Eksperci zachodzą w głowę, czy prezes PiS użył niefortunnego skrótu myślowego i chodziło mu o fundusz odszkodowawczy dla ofiar zdarzeń niepożądanych, do jakich doszło podczas leczenia, czy też to zapowiedź represji wobec medyków.

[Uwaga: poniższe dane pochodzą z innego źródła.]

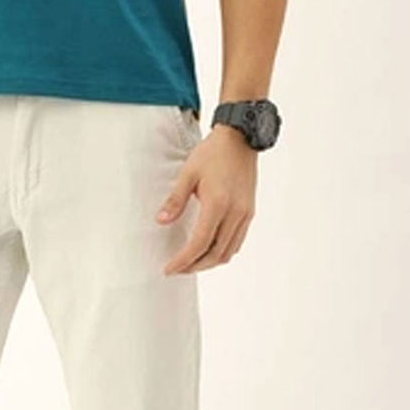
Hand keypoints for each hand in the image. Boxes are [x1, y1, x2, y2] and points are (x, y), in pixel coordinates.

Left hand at [156, 123, 256, 273]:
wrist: (239, 140)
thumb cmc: (212, 153)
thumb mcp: (188, 173)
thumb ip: (175, 200)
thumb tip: (161, 221)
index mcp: (218, 204)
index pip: (199, 243)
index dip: (183, 260)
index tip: (170, 268)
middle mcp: (235, 214)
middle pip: (215, 254)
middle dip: (195, 266)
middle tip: (177, 269)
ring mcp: (245, 214)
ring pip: (228, 251)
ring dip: (209, 261)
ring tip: (190, 262)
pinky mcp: (249, 212)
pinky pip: (237, 241)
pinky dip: (222, 251)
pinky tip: (209, 248)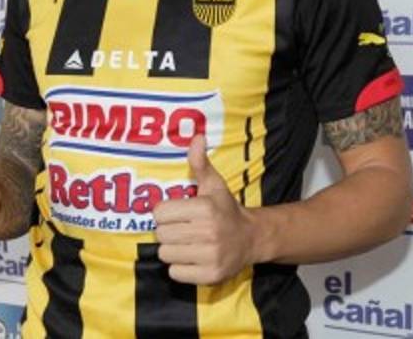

Kaczyński odniósł się najprawdopodobniej do zapowiadanego od kilku lat projektu ustawy o jakości w ochronie zdrowia, który ma gwarantować wypłatę świadczeń dla ofiar zdarzeń niepożądanych w ramach systemu wzorowanego na no fault. System ma zapewnić poszkodowanym świadczenia, a medyków zachęcić do raportowania zdarzeń niepożądanych, by wykluczyć ich ryzyko w przyszłości.
Czytaj też:
Odszkodowania za błędy medyczne: brakuje biegłych i lekarzy sądowych
Słowa prezesa zaniepokoiły jednak lekarzy. –Ściganie błędów lekarskich to zupełne przeciwieństwo systemu no fault, który mówi o tym, że żaden błąd nie jest umyślny, lecz wynika ze specyfiki medycyny. Wiele chorób ma nieprzewidywalny przebieg i daje niespecyficzne objawy, przez co nie można zapobiec zdarzeniom niepożądanym – zauważa dr Michał Bulsa z Naczelnej Rady Lekarskiej. – Badania mówią, że najwięcej błędów medycznych wynika z organizacji systemu ochrony zdrowia, co jest niezależne od pracowników medycznych. Taka zapowiedź wicepremiera może odnieść skutek odwrotny do zamierzonego – prezes chciał, by lekarzy było więcej, a może spowodować falę emigracji – ostrzega dr Bulsa.